Search code examples
rsupervised-learning

Rtexttools Trouble creating document term matrix with create_matrix


I'm using RTextTools for the first time. Here's my code for create_matrix

library(RTextTools)
texts <- c("This is the first document.", 
          "Is this a text?", 
        "This is the second file.", 
        "This is the third text.", 
        "File is not this.") 
doc_matrix <- create_matrix(texts, language="english", removeNumbers=FALSE, stemWords=TRUE, removeSparseTerms=.2)
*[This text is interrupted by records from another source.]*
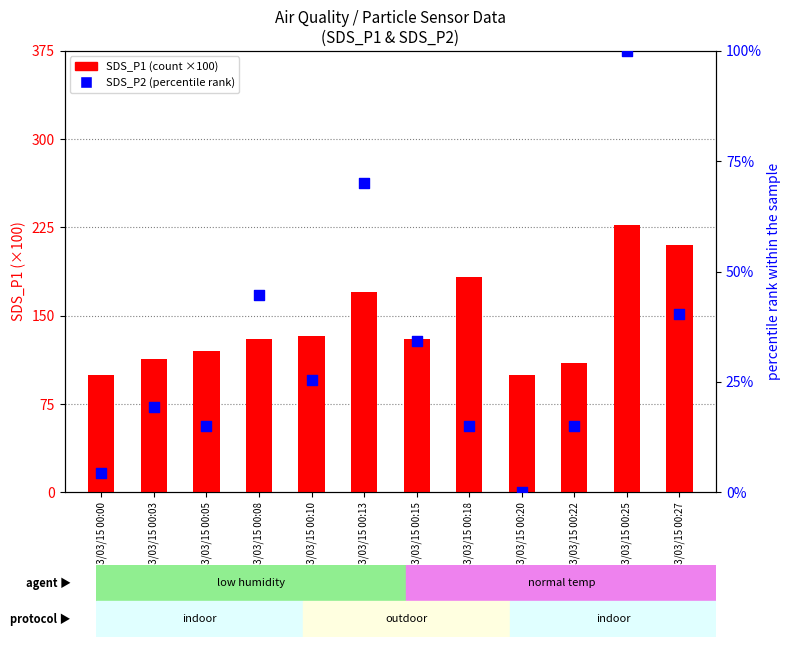

At which category is the sum across all series the highest?

2023/03/15 00:25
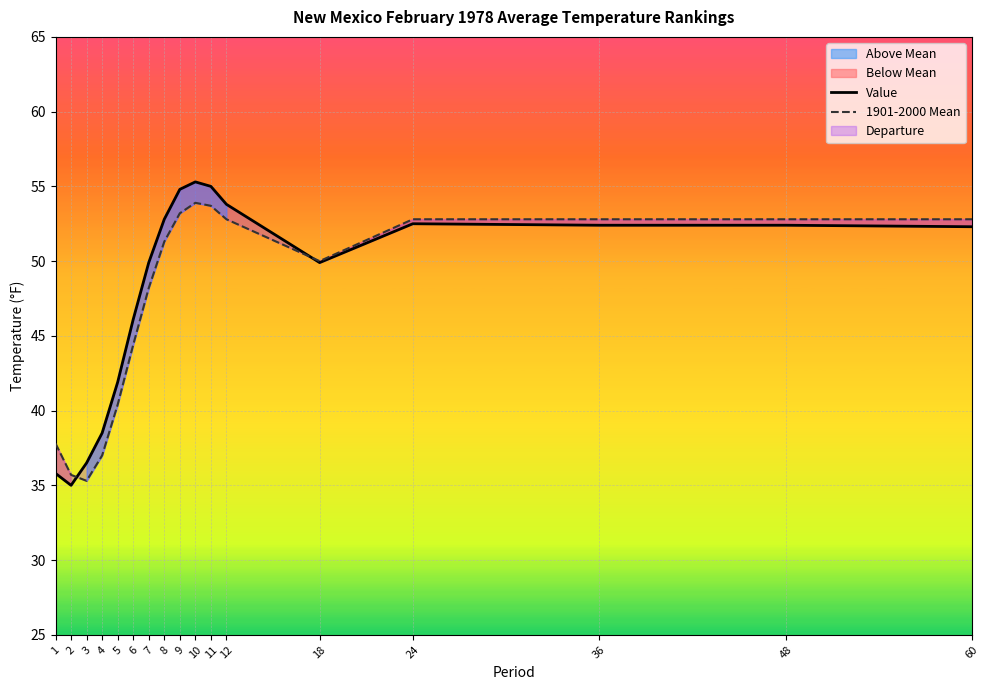

What is the smallest value displayed?

35.0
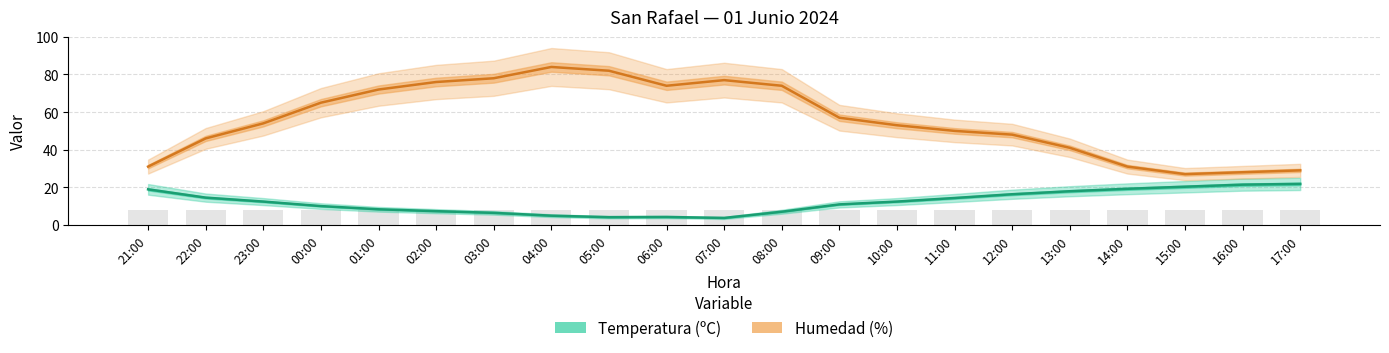

What is the label of the 2nd bar from the right?

16:00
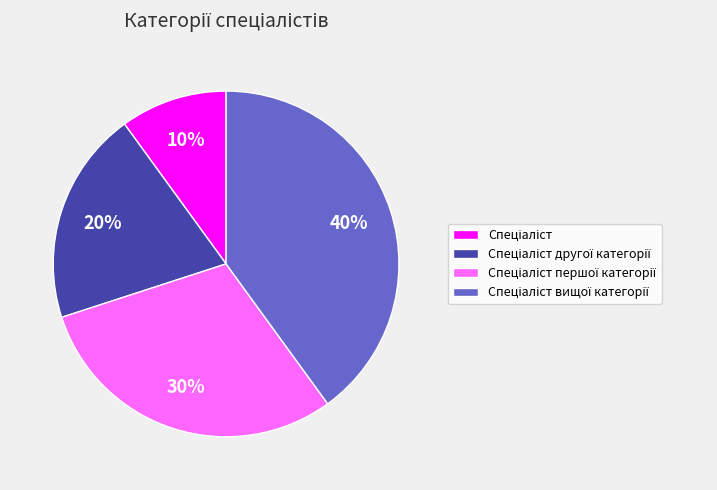

Is there a majority slice in this chart?

No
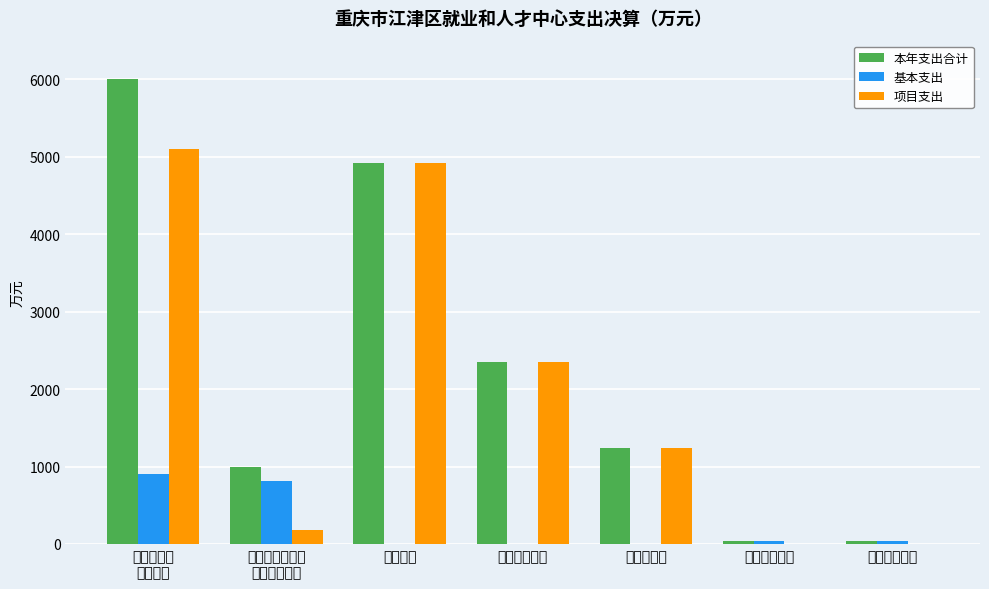

The 本年支出合计 series shows 692.7 at 农林水支出. True or false?

False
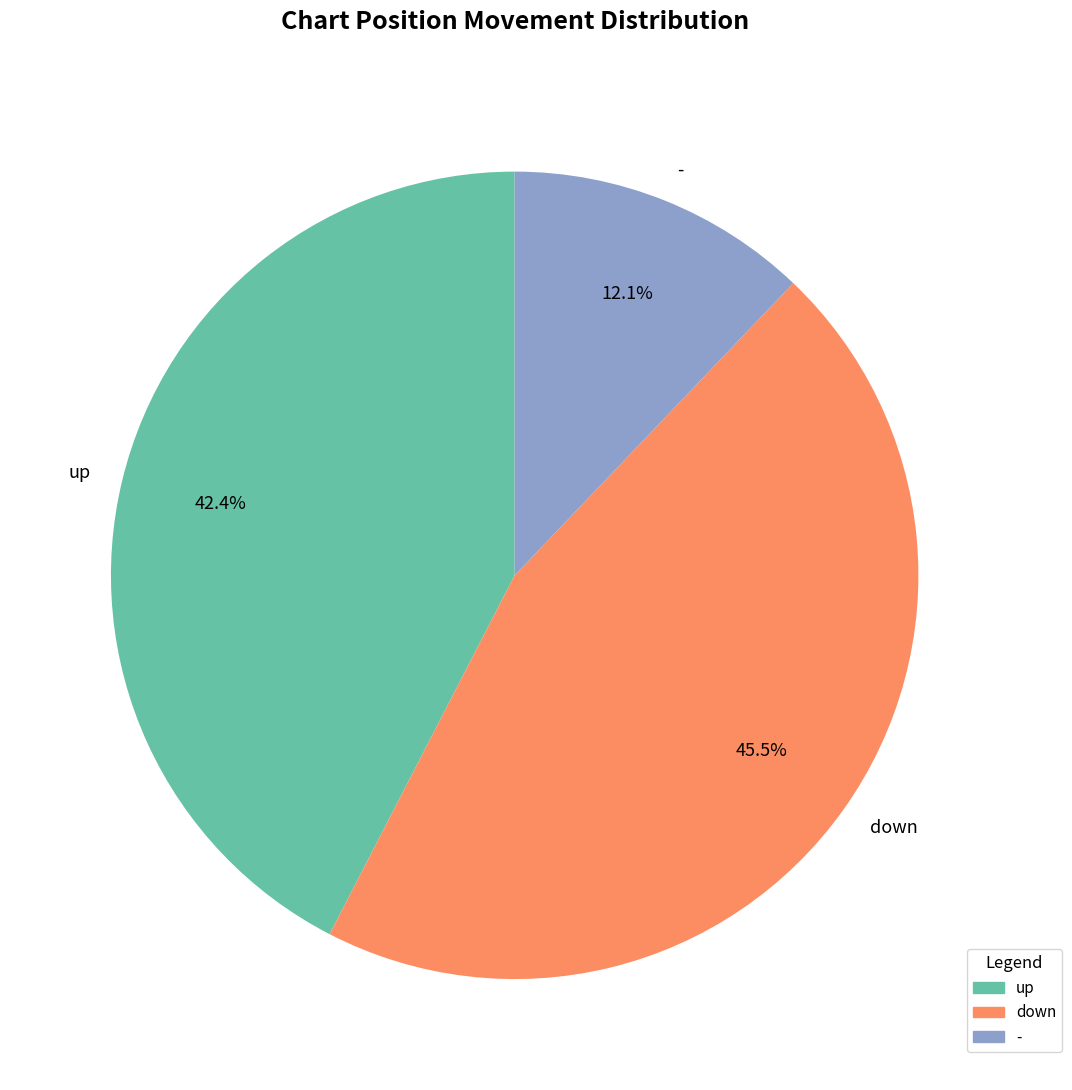

Approximately how many times larger is the value at - compared to down?

0.3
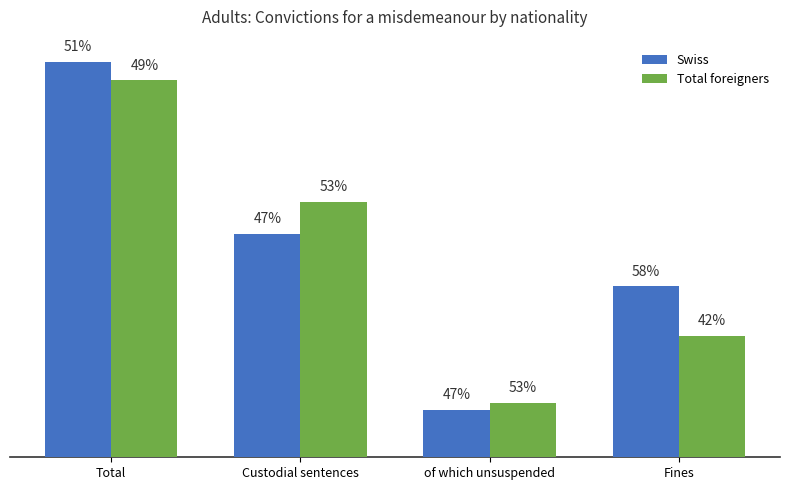

Does the chart contain any negative values?

No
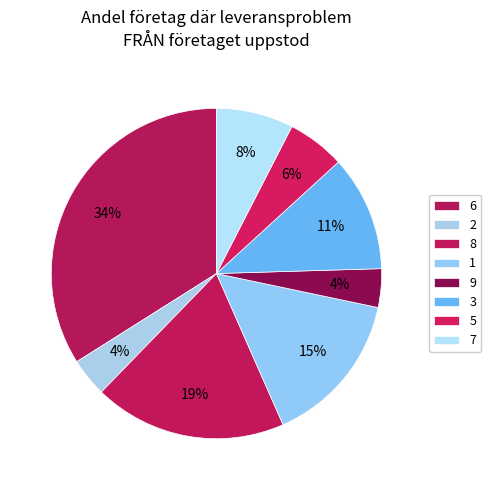

How many slices are in this pie chart?

8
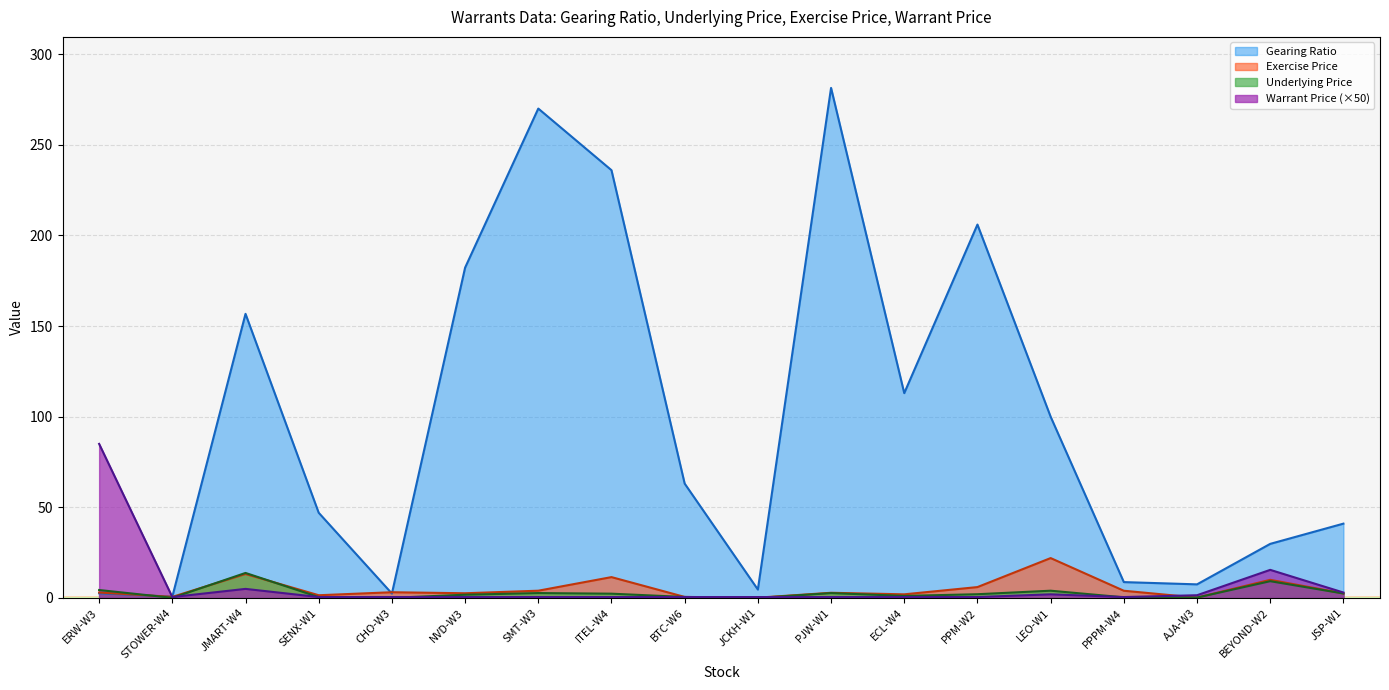

What is the difference between the maximum and minimum values in the Underlying Price series?

13.8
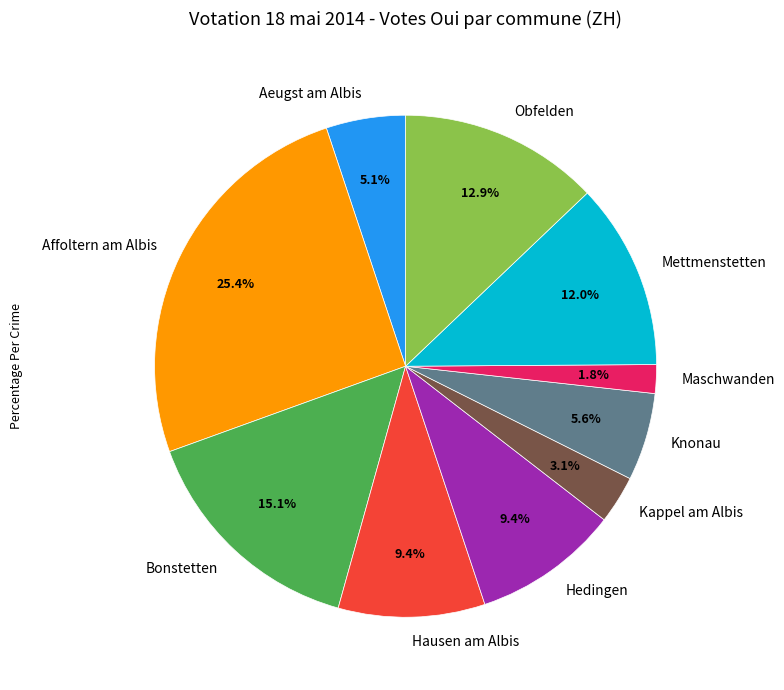

How many segments does this pie chart have?

10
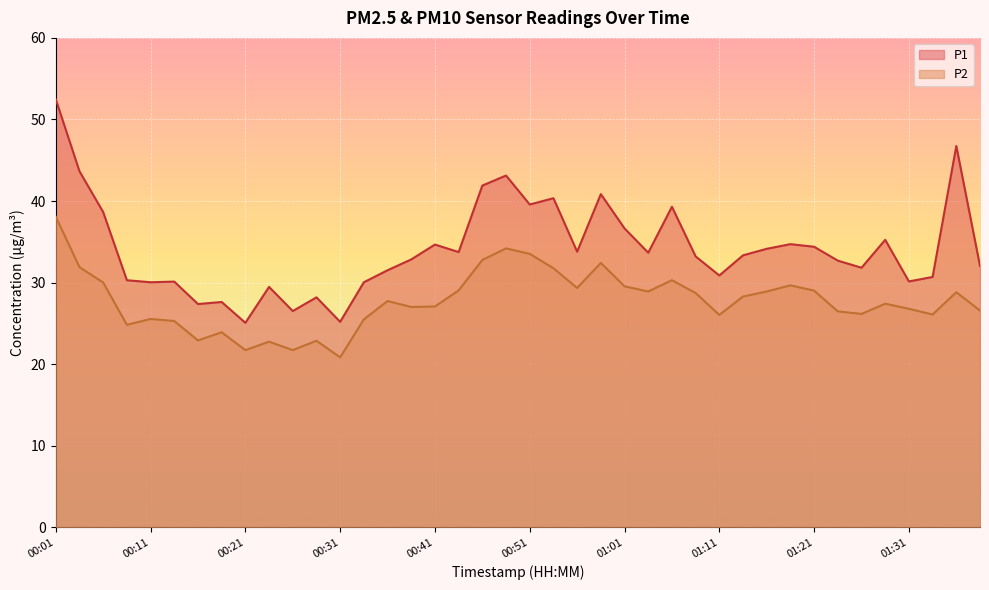

How many interior local valleys does the P1 series have?

12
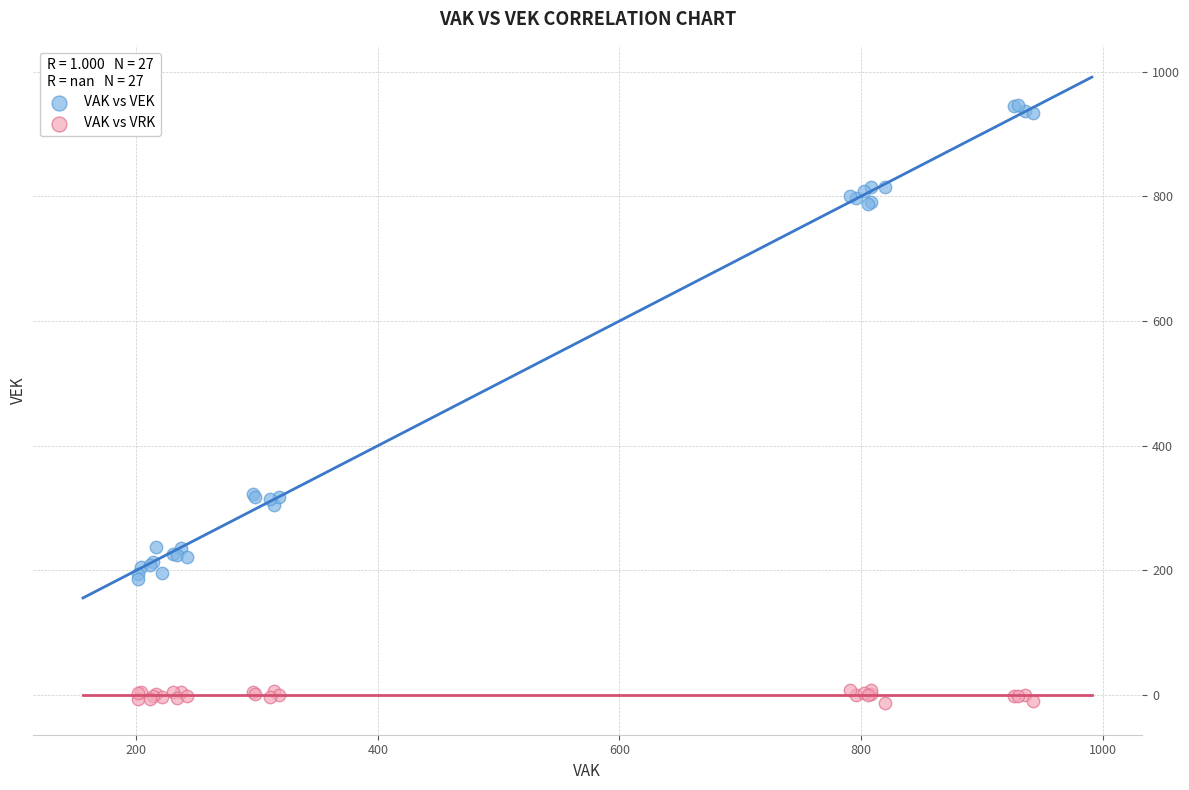

Which series has the widest spread of Y values?

VAK vs VEK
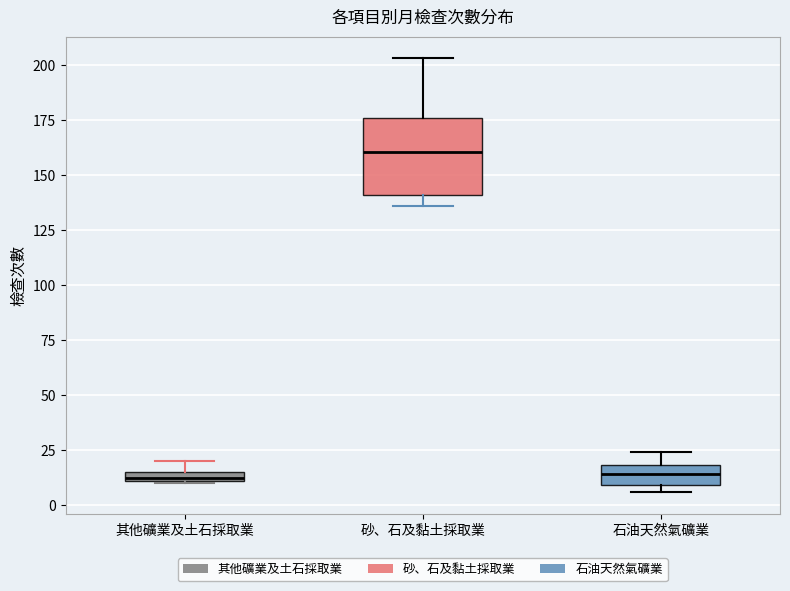

Which box is the tallest, from its lower edge to its upper edge?

砂、石及黏土採取業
I'm getting the following error(s):

Error in `[.simple_triplet_matrix`(matrix, , sort(colnames(matrix))) : 
Invalid subscript type: NULL.
In addition: Warning messages:
1: In is.na(x) : is.na() applied to non-(list or vector) of type 'NULL'
2: In is.na(j) : is.na() applied to non-(list or vector) of type 'NULL'

I haven't seen anyone else post this error yet, and figure there's something very basic which I am missing.

Peter


Solution

  • You need to remove the final argument, removeSparseTerms=.2) From the tm package documentation on removeSparseTerms: "A term-document matrix where those terms from x are removed which have at least a sparse percentage of empty (i.e., terms occurring 0 times in a document) elements. I.e., the resulting matrix contains only terms with a sparse factor of less than sparse."

    I think the sparseness threshold is too low for your data set.